Como sociedad, tenemos que hacer un esfuerzo por valorar qué sufrimientos son inevitables y cuáles están causados por el modo de gestionar los primeros. De la misma manera, tenemos que pensar que la vulnerabilidad no es una condición (excepto quizás lo que se denomina "vulnerabilidad ontológica", el hecho de que cualquiera puede ser dañado y todos necesitamos cuidados y protección), sino que viene dada por las condiciones que hacen que una persona o un grupo corra un mayor riesgo de padecer un daño o una circunstancia social desfavorable. Las personas sin papeles no son vulnerables porque haya en ellos algo que los vuelva más débiles o frágiles, sino porque no tienen papeles y no los tienen porque no se los damos: eso es lo que los vuelve vulnerables.

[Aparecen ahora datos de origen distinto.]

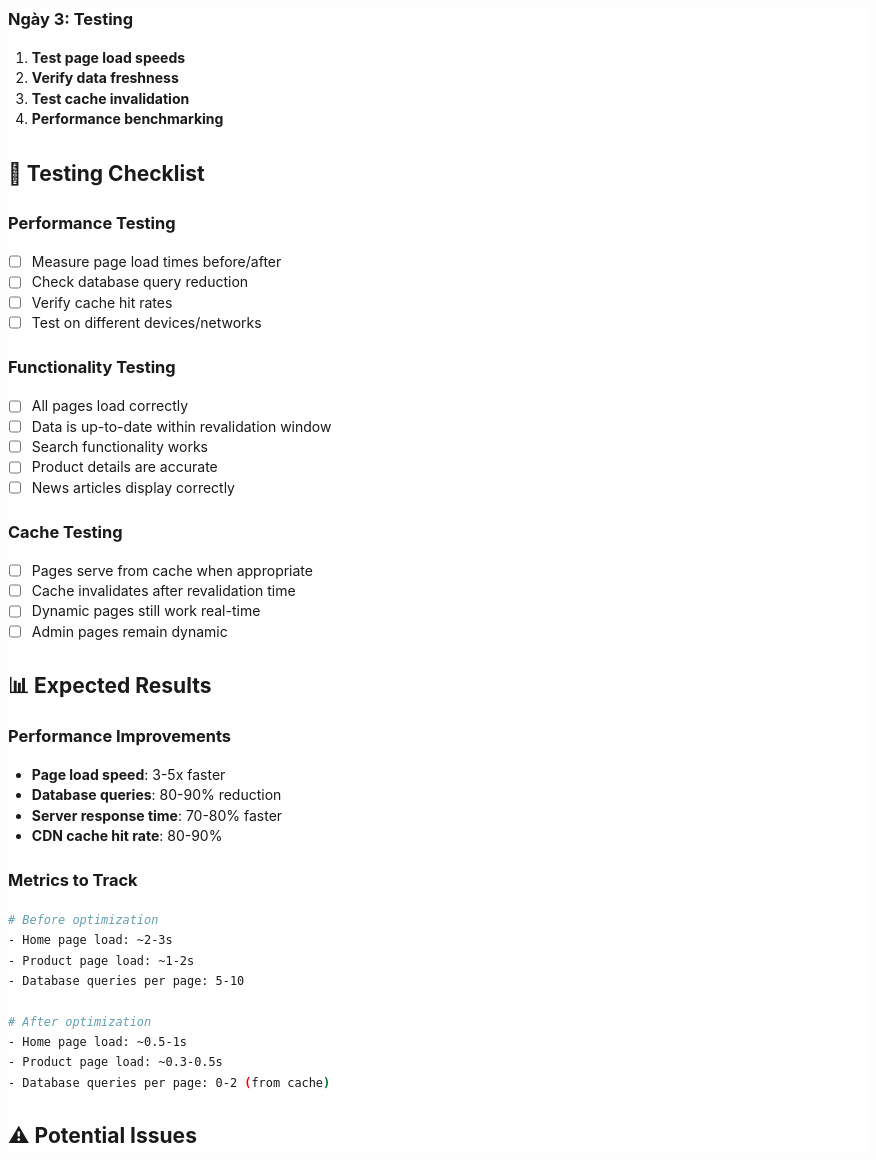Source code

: ### Ngày 3: Testing
1. **Test page load speeds**
2. **Verify data freshness**
3. **Test cache invalidation**
4. **Performance benchmarking**

## 🧪 Testing Checklist

### Performance Testing
- [ ] Measure page load times before/after
- [ ] Check database query reduction
- [ ] Verify cache hit rates
- [ ] Test on different devices/networks

### Functionality Testing
- [ ] All pages load correctly
- [ ] Data is up-to-date within revalidation window
- [ ] Search functionality works
- [ ] Product details are accurate
- [ ] News articles display correctly

### Cache Testing
- [ ] Pages serve from cache when appropriate
- [ ] Cache invalidates after revalidation time
- [ ] Dynamic pages still work real-time
- [ ] Admin pages remain dynamic

## 📊 Expected Results

### Performance Improvements
- **Page load speed**: 3-5x faster
- **Database queries**: 80-90% reduction
- **Server response time**: 70-80% faster
- **CDN cache hit rate**: 80-90%

### Metrics to Track
```bash
# Before optimization
- Home page load: ~2-3s
- Product page load: ~1-2s
- Database queries per page: 5-10

# After optimization
- Home page load: ~0.5-1s
- Product page load: ~0.3-0.5s
- Database queries per page: 0-2 (from cache)
```

## ⚠️ Potential Issues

En estos tiempos difíciles, no olvidemos el mapa de los sufrimientos, pensemos desde ahí. Teniendo esto en cuenta, dejémonos también de pretensiones de autoridad moral. Nadie está en una posición moral que le legitime para increpar a su vecina por la ventana porque sale a la calle. Apelar a la responsabilidad individual consiste en apelar a la conciencia de cada uno, mirar solo la viga en nuestro ojo y mirar a los demás a los ojos con gracia. Cada una y uno conocen sus sufrimientos y sus razones, y ya sabemos todos que debemos quedarnos en casa por el bien común. Conviene ahora que desplacemos nuestros esfuerzos morales a la atención y el cuidado que no estamos prestando, o que prestamos de manera insuficiente, a todos aquellos que sufren entre nosotros. El vecino sabrá por qué sale a la calle.